Sorry, boss, I didn't want to drive into work today because we're having a drought. A gallon of gas can take multiple gallons of water to produce. It's been a while since anybody reexamined the issue, but a 1994 study calculated it's 1 to 2.5 gallons "consumed" (not to be confused with the 12.5 gallons "withdrawn," meaning it was used for cooling but returned to the source). California refineries pump out roughly 80 million gallons of oil per day, more than 10% of the U.S. total. And when your tires wear out, it'll take over 2,000 gallons of water to make their replacements. A whole new car? That can take 39,000 gallons of water, mostly for steel production. Yes, your computer parts require water, too, but you'd probably be using one wherever you're physically working. Skype, Google Docs and other collaborative tools don't have the same impact. In fact, you've probably noticed your computer is averse to water. It's harder to measure what you conserve from commuting than some of the other suggestions here and it's probably less significant. Still, it adds up and there's a critical link between water and energy use overall.

A pound of chocolate takes over 3,000 gallons of water to produce. We already call it a guilty pleasure, but don't feel bad. It takes a while to eat a whole pound and a lot of it comes from regions with plenty of water. When have you ever tasted a California-grown cocoa bean, anyway? Of course, this story is about informed choices, so if you can live without it ... more for me.

You may have noticed I didn't included any lawn care information. That's really a subject of its own. According to the EPA, "The typical suburban lawn consumes 10,000 gallons of water above and beyond rainwater each year." You can only cut back so much before you have a barren moonscape, and a responsible homeowner should already have some idea of what they're doing. Check out the EPA website for specific advice.


While all water conservation is good, not all water conservation is equal. If you make a few smarter choices listed above, you really shouldn't feel guilty about the things listed below -- provided you don't over-indulge.

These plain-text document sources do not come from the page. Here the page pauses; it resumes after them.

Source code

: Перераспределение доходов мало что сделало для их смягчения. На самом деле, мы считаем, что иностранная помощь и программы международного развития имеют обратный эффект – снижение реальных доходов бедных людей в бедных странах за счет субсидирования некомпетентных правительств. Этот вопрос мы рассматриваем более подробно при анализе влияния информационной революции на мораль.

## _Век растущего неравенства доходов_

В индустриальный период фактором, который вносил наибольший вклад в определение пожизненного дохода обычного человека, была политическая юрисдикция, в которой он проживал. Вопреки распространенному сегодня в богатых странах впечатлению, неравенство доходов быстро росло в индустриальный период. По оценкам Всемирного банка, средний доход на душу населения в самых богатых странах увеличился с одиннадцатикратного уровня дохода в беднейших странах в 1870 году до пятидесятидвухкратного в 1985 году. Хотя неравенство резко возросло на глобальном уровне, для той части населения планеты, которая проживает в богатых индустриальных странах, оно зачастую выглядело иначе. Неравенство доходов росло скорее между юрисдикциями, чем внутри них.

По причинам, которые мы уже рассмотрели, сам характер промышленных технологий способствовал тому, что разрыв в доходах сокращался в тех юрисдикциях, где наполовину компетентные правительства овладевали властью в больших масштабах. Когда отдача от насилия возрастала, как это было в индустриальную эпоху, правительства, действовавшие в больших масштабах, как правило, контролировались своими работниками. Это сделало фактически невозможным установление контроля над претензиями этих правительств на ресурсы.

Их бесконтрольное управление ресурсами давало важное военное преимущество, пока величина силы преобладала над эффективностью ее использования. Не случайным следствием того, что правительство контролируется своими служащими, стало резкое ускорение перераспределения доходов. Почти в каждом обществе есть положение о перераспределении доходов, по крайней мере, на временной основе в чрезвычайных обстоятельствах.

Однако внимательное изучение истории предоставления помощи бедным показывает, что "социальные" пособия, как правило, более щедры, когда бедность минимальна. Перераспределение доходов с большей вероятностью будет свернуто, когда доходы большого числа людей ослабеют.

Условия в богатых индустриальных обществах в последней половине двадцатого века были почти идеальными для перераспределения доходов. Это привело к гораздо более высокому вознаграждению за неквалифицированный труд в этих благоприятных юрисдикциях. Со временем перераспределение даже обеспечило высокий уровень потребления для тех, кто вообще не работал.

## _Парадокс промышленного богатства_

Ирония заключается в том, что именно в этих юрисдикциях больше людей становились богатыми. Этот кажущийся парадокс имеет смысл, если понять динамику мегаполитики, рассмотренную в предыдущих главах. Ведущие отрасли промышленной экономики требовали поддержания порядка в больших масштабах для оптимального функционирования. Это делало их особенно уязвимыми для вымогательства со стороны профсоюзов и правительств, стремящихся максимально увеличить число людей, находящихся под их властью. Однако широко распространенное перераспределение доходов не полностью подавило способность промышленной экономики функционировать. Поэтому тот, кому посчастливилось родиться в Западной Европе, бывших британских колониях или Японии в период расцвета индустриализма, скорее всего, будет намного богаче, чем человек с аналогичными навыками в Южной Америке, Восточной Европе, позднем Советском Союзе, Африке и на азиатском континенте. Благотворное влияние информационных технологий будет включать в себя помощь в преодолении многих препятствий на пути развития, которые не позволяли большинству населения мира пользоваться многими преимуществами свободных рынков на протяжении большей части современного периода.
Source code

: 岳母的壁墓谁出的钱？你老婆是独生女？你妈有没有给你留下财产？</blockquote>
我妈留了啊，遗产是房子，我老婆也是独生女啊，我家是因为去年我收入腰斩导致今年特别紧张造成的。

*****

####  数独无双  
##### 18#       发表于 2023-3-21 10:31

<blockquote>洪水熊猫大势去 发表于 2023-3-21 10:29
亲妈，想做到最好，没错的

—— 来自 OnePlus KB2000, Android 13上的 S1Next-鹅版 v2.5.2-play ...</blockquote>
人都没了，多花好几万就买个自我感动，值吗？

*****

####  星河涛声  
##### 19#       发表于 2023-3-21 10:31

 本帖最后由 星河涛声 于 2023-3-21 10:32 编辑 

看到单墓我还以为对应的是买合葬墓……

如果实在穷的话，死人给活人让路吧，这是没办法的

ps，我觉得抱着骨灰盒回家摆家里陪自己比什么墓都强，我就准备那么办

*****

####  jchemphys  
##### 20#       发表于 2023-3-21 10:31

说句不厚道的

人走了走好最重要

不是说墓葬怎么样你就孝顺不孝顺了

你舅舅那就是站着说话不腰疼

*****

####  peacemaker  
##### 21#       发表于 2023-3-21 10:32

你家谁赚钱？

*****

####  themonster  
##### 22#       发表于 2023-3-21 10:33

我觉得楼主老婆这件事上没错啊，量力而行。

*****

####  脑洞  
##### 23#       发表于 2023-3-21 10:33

Comparatively, these are just a drop in the bucket.

  1. DRINKING WATER: Most people should drink more water. Don't cut back and don't worry about all those glasses at a restaurant.
  2. SHOWERS: At 2 gallons per minute, wash up.
  3. COFFEE: It takes 37 gallons of water to make a cup, but if it was grown near a rainforest you probably shouldn't feel too concerned about the water supply. "If" is the operative word, so try to look for brands certified as sustainable.
  4. BEER: It's 68 gallons of water to make 1 gallon of beer. You don't drink that much in a sitting. I hope.
  5. WINE (maybe): Thanks to the grapes it can take 1,000 gallons of water to make a gallon of wine. A gallon of wine at dinner is a terrible idea, so you probably won't use quite that much water. But you could also switch to beer. If you're a snob, there are plenty of hoppy IPAs and malty porters to be your new muse.
  6. FRUIT: An apple and an orange take 18 and 13 gallons of water to produce, respectively. Juice takes a few times that amount of water per cup, but it's still relatively reasonable.
  7. CAR WASHES: Your range of options means an equally big range of water use, with estimates from 12 to 100 gallons per wash. Avoid "bays" where you park and wait in the car as a machine moves around you. Conveyor-belt and self-service washes tend to be more efficient.
  8. AVOCADOS: While a pound produced in California uses 74.1 gallons of water, 70% of the ones we eat are imported. Mexico uses just 31.9 gallons per pound, though Chile uses a whopping 96.8 gallons of water and also has drought concerns. In other words, keep enjoying them unless you're eating pounds per day. At that point, you really should share that guacamole, anyway.